Required task - Copy out everything from the line containing "catalogue / barcode: US 289836" down to the last line of the records, character for character.
· · · ·
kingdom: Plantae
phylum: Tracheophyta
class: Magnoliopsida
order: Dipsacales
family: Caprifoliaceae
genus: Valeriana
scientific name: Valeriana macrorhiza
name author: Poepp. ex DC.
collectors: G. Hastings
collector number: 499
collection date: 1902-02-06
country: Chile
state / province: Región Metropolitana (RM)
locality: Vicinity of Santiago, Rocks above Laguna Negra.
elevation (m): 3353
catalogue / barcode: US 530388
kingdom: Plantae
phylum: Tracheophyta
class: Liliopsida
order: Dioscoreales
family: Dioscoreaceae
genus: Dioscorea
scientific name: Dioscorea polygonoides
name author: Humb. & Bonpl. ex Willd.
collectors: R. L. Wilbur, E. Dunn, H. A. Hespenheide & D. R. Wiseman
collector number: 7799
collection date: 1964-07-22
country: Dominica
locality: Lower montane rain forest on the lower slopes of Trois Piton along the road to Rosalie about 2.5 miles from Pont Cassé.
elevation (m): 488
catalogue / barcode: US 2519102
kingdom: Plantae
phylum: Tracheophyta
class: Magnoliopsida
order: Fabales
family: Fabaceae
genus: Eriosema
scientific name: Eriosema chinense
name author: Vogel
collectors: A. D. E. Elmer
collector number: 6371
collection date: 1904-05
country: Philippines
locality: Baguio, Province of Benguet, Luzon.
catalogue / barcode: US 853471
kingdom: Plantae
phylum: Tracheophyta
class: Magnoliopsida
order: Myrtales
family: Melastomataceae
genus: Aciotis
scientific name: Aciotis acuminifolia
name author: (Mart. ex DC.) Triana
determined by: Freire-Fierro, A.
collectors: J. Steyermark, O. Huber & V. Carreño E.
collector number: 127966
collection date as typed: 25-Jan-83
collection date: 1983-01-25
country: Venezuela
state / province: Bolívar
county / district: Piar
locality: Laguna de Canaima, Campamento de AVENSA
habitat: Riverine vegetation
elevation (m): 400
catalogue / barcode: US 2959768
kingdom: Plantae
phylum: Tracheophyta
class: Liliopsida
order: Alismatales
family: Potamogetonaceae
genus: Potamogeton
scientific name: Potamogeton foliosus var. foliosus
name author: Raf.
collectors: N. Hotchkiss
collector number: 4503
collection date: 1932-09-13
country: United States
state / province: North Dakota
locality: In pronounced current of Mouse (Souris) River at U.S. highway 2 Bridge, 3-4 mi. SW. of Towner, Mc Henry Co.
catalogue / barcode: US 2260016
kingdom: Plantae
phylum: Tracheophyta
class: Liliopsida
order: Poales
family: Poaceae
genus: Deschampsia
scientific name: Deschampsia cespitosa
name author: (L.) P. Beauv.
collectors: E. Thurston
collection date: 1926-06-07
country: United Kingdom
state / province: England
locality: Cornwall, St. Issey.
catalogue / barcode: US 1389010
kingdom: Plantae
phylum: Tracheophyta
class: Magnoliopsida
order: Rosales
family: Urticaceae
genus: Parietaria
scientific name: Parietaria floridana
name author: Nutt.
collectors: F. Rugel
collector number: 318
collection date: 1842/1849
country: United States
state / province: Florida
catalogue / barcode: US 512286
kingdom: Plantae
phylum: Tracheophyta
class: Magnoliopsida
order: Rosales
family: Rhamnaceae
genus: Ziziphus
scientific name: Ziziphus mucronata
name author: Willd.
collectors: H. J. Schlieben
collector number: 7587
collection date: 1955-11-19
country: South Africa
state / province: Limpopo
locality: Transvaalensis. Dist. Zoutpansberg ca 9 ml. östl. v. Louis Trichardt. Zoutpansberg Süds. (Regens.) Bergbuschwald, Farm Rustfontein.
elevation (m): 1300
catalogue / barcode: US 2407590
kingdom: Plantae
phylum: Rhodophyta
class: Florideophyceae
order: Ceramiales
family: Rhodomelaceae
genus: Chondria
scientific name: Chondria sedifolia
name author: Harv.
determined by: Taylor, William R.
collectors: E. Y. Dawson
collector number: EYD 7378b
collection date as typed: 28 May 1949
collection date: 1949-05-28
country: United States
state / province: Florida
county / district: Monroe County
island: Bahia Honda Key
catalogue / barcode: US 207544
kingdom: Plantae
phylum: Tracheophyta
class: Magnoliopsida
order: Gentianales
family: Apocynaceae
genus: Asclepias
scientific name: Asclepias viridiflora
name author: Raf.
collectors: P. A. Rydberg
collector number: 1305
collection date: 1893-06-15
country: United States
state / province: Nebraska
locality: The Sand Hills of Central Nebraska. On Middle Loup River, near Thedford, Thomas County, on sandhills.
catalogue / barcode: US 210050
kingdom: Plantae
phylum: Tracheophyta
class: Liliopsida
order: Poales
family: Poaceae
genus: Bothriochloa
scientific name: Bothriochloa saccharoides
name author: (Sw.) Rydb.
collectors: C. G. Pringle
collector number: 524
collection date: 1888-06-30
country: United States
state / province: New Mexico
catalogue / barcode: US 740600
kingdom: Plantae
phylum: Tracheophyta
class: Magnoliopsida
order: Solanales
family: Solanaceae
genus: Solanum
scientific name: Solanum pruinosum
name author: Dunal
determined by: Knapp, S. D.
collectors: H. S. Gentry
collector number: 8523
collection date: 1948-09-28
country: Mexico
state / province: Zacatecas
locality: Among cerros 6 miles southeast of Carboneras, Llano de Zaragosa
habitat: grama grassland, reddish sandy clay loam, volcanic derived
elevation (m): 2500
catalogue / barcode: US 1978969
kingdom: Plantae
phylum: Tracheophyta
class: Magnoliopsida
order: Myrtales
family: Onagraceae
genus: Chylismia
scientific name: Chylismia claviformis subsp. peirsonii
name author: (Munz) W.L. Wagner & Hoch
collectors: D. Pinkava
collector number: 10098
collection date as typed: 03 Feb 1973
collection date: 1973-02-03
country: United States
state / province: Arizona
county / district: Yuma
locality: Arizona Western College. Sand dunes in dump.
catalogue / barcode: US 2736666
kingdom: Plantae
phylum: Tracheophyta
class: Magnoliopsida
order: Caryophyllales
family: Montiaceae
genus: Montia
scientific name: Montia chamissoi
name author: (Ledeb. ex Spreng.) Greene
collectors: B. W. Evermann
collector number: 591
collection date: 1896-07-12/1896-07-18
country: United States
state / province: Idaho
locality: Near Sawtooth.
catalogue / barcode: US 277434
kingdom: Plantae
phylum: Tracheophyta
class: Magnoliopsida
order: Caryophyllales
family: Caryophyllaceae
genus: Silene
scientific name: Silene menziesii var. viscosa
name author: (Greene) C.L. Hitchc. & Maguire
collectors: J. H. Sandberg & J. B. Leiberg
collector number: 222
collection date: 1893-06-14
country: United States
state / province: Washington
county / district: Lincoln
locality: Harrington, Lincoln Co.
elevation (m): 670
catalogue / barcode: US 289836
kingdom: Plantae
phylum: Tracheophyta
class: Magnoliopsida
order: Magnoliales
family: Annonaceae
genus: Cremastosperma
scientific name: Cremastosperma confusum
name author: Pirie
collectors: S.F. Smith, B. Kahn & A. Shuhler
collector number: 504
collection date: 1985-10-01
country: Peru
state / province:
· · · ·
Exercise output -
catalogue / barcode: US 289836
kingdom: Plantae
phylum: Tracheophyta
class: Magnoliopsida
order: Magnoliales
family: Annonaceae
genus: Cremastosperma
scientific name: Cremastosperma confusum
name author: Pirie
collectors: S.F. Smith, B. Kahn & A. Shuhler
collector number: 504
collection date: 1985-10-01
country: Peru
state / province:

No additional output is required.